Ce parfum serait plutôt destiné au soir... Elles sont devenues bien calmes les soirées. Je ne suis pas certain que qui que ce soit d’autre que le/la porteur/teuse le sente. Pas même le/la partenaire après quelques minutes. J’ai rarement senti un parfum qui perdait tant en puissance dans les trente premières minutes : passant du très bruyant à l’assourdi. Si même les nuits sont si consensuelles et mornes...
 - Coco Noir ? Un Best of de "Allure", "Allure Sensuelle" et "Coco Mad’ ". Pas innovant ; mais, pas raté. Juste assez tristement ennuyeux et déjà vu (/senti).

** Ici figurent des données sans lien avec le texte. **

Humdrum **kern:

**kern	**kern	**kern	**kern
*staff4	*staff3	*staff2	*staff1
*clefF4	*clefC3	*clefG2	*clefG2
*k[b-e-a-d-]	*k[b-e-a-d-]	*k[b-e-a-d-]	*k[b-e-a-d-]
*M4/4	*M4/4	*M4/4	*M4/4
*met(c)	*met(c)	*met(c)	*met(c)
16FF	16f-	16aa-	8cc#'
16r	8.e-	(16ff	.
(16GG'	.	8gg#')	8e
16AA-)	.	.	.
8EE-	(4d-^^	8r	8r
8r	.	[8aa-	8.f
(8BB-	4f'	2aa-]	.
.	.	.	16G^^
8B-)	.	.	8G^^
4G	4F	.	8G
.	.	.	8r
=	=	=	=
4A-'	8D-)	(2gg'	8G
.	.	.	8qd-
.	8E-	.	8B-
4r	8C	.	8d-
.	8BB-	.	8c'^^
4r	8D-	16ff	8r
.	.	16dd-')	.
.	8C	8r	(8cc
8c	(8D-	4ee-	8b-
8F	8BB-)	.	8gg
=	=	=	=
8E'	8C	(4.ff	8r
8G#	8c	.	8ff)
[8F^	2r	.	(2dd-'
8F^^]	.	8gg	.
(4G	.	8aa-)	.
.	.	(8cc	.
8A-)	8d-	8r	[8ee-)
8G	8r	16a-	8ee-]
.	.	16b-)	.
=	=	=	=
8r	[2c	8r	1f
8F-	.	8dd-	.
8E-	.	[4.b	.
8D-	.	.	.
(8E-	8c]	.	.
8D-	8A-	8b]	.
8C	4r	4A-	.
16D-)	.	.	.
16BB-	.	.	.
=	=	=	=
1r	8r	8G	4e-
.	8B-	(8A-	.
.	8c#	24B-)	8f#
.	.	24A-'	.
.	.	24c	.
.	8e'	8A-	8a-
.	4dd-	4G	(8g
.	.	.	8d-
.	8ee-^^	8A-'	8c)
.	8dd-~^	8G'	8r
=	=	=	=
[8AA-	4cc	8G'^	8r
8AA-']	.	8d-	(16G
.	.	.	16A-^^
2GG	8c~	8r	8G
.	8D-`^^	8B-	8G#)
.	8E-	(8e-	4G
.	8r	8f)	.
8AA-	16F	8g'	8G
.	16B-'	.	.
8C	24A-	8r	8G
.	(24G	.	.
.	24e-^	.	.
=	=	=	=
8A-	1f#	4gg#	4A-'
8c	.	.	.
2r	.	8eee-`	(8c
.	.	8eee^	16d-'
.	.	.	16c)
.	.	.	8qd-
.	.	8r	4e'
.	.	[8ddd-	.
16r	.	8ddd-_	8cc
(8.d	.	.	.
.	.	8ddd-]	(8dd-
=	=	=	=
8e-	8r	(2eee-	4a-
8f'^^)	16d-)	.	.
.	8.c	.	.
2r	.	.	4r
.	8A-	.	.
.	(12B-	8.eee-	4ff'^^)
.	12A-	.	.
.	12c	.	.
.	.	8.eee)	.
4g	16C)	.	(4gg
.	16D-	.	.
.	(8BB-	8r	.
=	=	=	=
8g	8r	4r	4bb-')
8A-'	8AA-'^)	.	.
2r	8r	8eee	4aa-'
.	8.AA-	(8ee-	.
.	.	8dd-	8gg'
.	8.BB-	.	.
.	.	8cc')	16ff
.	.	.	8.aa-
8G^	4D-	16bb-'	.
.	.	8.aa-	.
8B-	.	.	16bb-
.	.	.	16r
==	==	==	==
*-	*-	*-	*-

 - Jeanne a écrit un argument qui est très juste : Jacques Polge a signé un parfum très Chanel, identifiable, et dont la qualité indéniable permettra de rassurer les clientes de la maison en se disant « Ah.. Chanel, ça sent toujours bon ». Ce qui n’est plus le cas d’autres marques. En choisissant un Chanel, on prend peu de risques de choisir quelque chose de franchement mauvais. Le pari est à peu près gagné à tous les coups. On ne peut accuser personne de snobisme ou de mauvais goût, c’est car c’est Chanel et que c’est "toujours joli". Toutefois...
Comme je le craignais déjà en août, dans le sujet des lancements de la rentrée, Coco Noir est, probablement, la meilleure sortie mainstream de cette rentrée. Mais, pas par son innovation et sa prise de risques ; juste par les KO successifs diabétiques de ses concurrents. Pas suffisant pour être qualifié de "bon" pour certain(e)s. Déjà pas si mal étant donné l’environnement sucraillon actuel pour d’autres.
Il a encore un peu d’Allure, est vaguement Sensuel ce Coco dans sa nouvelle petite robe noire. Mais, pour moi, un seul Coco est baroque, sombre, fantasmagorique. Celui qui n’a pas besoin d’un intitulé à rallonge. Le premier. L’unique. Mais, c’est tout personnel.
*part se re-pshitter de Coco*
 
A bientôt.
Opium 
* Note fruitée : En fait, par hasard, j’ai trouvé quelque chose qui y fait penser... Elsève Color-Vive Shampooing Soin pour Cheveux colorés ou méchés... [Flacon rouge, blanc et or] Testez, vous sentirez qu’il y a bien un quelque chose. Fort heureusement, le reste s’éloigne du rayon shampooings. Mais, ça m’a fait sourire en sentant ce produit-ci par hasard. ^^
Ps : J’attribue la moyenne. Si on compare à d’autres parfums maison, c’est en-dessous. Si on compare aux sorties actuelles, bien au-dessus. Alors, je tranche au milieu.